“The act of writing is what writes a book, what discovers a book.”

Sugarcane (The Kenyon Review, 2012), a story that explores the world of the Cuban sugar plantation, emerged out of Professor Derek Palacio's interest in the Cuban experience. His father was born in Cuba, but left when he was five years old. Palacio's research digs into all of the various ways one can define what it means to be Cuban.

The creative writing professor began to write stories on the topic, and his research led him to explore how important sugarcane became to the Cuban economy in the 1970s. He found that it was such a lucrative export the military would set up blockades on the road so that no one would steal it during transport. "This was mind blowing to me," he says. "I get up every morning and take a cup of sugar out of my cupboard and don't think anything about it." His work was chosen for inclusion in The O. Henry Prize Stories 2013, (Anchor, 2013) out of thousands published in literary magazines as one of the 20 best of the year.

For years Palacio has written short fiction, but he is now completing a novel. He considers his writing to have served as a form of discovery over the years. "I think I've gotten much more comfortable with the idea that you're writing down the draft and digging out all the layers and it gets deeper and hopefully thicker and a little bit fuller each time," he says. "Before, I think I was more of a chiseler. I really wanted the language to be perfect at the get-go. For me that's not helpful – it's too restrictive. I need all my drafting to be exploratory up until the last one."
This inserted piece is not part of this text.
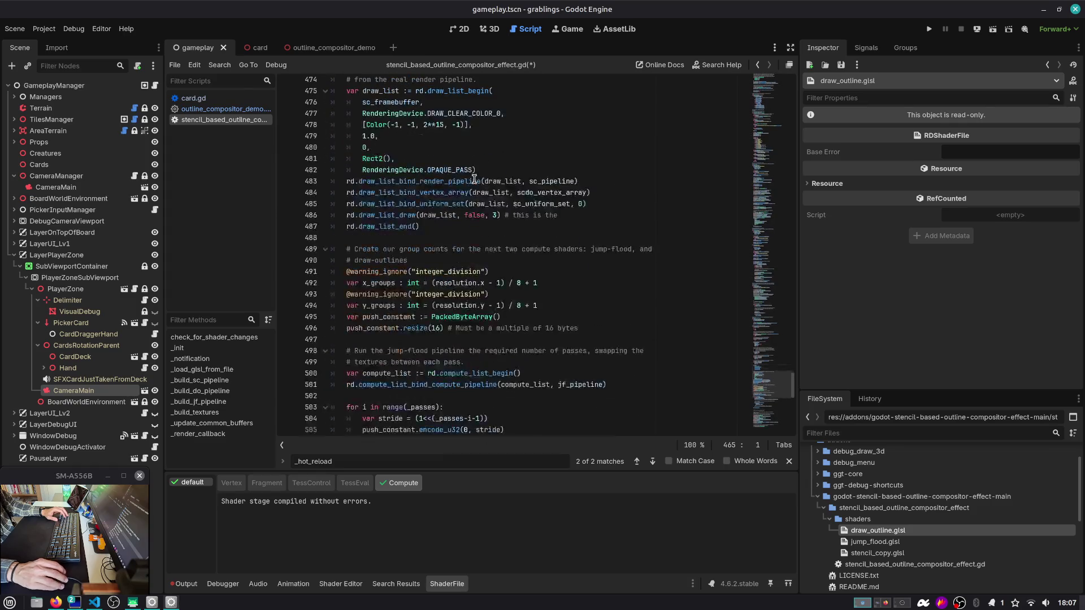
{"action": "scroll", "coordinate": [477, 251], "scroll_direction": "down", "scroll_amount": 5}
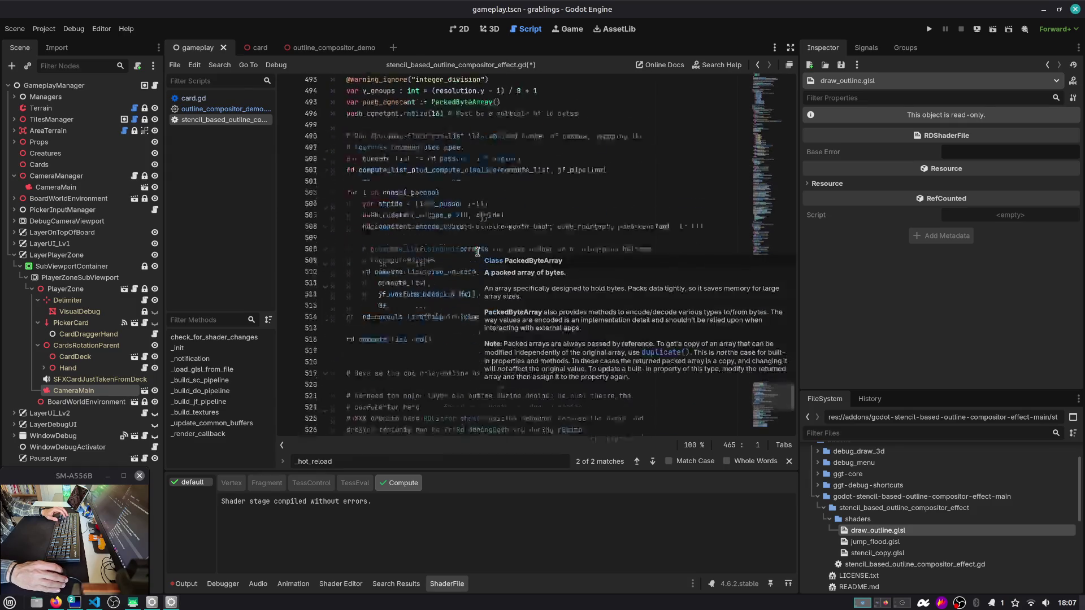
{"action": "scroll", "coordinate": [428, 324], "scroll_direction": "up", "scroll_amount": 3}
This is one of the ideas about writing that he hopes to impart to his students. He says, "The act of writing is what writes a book, what discovers a book." He wants students to break free of the notion that when you sit down to write, the story is already set in your head. Students should try to understand what the life of a writer is like, the habits writers adopt, and how to cultivate patience and a long-term outlook.

"There's something about working on writing," he says. "Students are working at an abstract level all the time. Words have meaning, but they're not things, they're not places, they're not actual people, so I think what I love about it is seeing the development over a semester. At the end, students exist in that abstract plane much more comfortably. They become more willing to take intellectual risks because they are more comfortable playing around with these bigger ideas."